Charles R. Allen
2016-06-12
The magic of n-gram prediction models
User input on devices lacking a full-sized keyboard benefit greatly from reduced effort of expressing English language words.
Given the large corpus of human-generated text out there, it is desirable that a machine can ease experience of typing on a device not designed for a large quantity of text input.
In order to make such a system usable, reasonable Natural Language Processing needs to be in place, and the capability to pre-process large quantities of data into smaller mobile-friendly chunks needs developed.
This body of work presents the methods and results of such a system.
The raw data is tokenized and cleaned in the following ways:
SwiftKey provided a corpus of tweets, blog posts, and news stories for analysis.

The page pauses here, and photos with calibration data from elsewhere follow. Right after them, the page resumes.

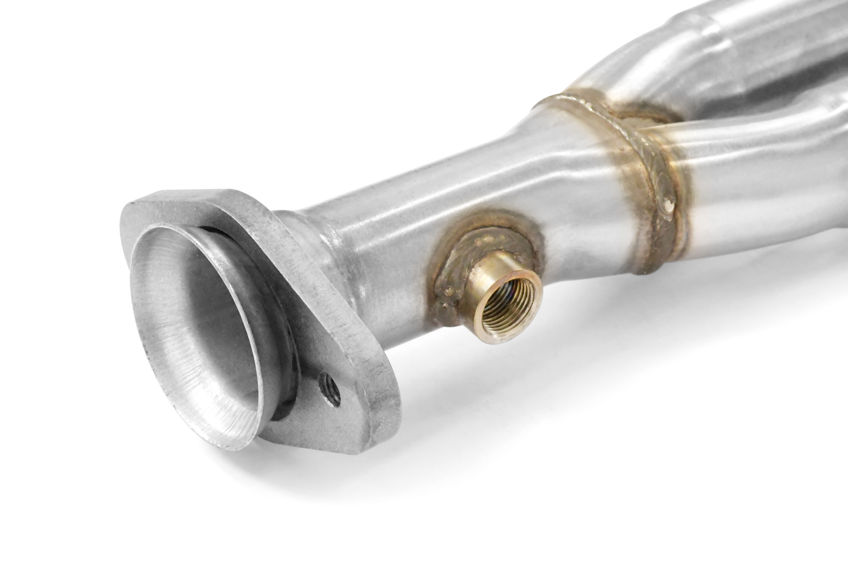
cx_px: 424
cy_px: 282
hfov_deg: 18.3
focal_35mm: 112
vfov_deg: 12.2
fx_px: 2638
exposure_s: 1/200
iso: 5000
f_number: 14
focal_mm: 75
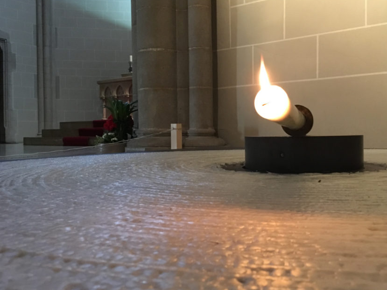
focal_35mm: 35
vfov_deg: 40.6
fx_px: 391
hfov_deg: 52.4
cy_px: 135
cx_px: 226
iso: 320
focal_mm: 4.2
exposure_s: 1/17
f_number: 2.2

It contains 150,000 unique words over more than 3 million lines of text! This corpus is processed in a Big Data friendly way with Spark. App hosting is accomplished through shinyapps. R allows reasonable flexability in creating interactive statistic apps.
Prediction is accomplished int he R appliation with a smiple backoff model, whereby the tailing n-gram's next word is judged by its occurance previously. Prediction is judged initially by an input's terminal tri-gram. If an entry is found in the tri-gram to quad-gram mapping, it is used for prediction. Else, if the termina bi-gram is found in the bi-gram to tri-gram mapping, it is used for prediction. Else if the terminal word is used in the word to bi-gram mapping, it is used for prediction. Else a simple word count is used to predict the user's next input.
The app implements the preceeding methodology on the SwiftKey provided corpus. The result is a simple app that effectively becomes a run-on sentence generator. The app can be found at https://allen-net.shinyapps.io/CourseraSwiftKeyNGramPredictor. The raw data, comprising over 500MB is stored in highly refined form for consumption by the app into a data file of only 17MB! making it suitable to be used on mobile applications.
Any user wishing to see what other words may have been choosen may do so by enabling a checkbox. A dynamic Kneser-Ney smoothing to get the probability weight of the resulting words can be enabled, but is computationally expensive so off by default and is intended primarily as a teaching and learning aid rather than a major feature of the prediction.